5/29/12

unedited morning













Our house this morning. Our bed is on the floor in the living room as I have had one of those weekends where anxiety has me catastrophically in its lair and I am so run down from it, my feelings are kind of beyond words.

I look at the patterns in my hands, the little x's and crosses that make up a destiny, a life, something that is happening. Even now my hands are moving but I am detached, lost in a strange cursed-land. I try to make it 'til bedtime. Until my evening pills will bring me to nightmares, sometimes even that is a relief to the pain of being awake.

I think what gets me most is the amount of emotional turmoil I can have without dying from it. I mean, I can feel utterly dead/spent/lost and still my heart beats, my lungs expand, my eyes blink. I want to know how that is possible. How can someone go through so much pain and still be alive?

But I'm trying, trying so hard. Yesterday pushing myself to clean and organize cupboards and pantries, anything to get my mind moving out of this, then to a barbecue where I smiled even when I didn't feel like smiling. Sometimes I just have to fake it, because if I don't I will give up.

I can move so fast from being calm, contented, ok to the brash pits of doom. To this place where there is no light, where there is no hope but the thin string I hold onto. Its unbelievable. Really it is.

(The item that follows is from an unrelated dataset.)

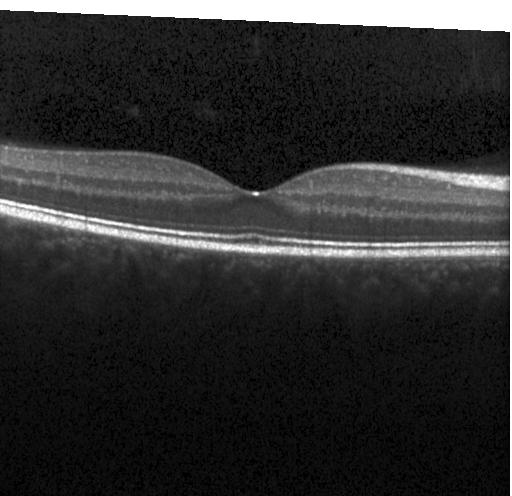

Optical coherence tomography B-scan. This B-scan demonstrates neither choroidal neovascularization, diabetic macular edema, nor drusen.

And I am here and so very sad, but I am still going.

xx, C


3 comments:

  1. You're right. It's unbelievable. Tests resilience to the max. Big cuddles to you. x N

    ReplyDelete
  2. Hello C

    Ur blog is very interestin', sorry to hear you have been feelin' so sad x I have bi- polar and totally relate 2 ur post. Hope u feel better soon x

    lv C x

    ( Carly )

    ReplyDelete
  3. Thanks Nic, you're so sweet!

    Hi Carly, thanks for stopping by and for the comment!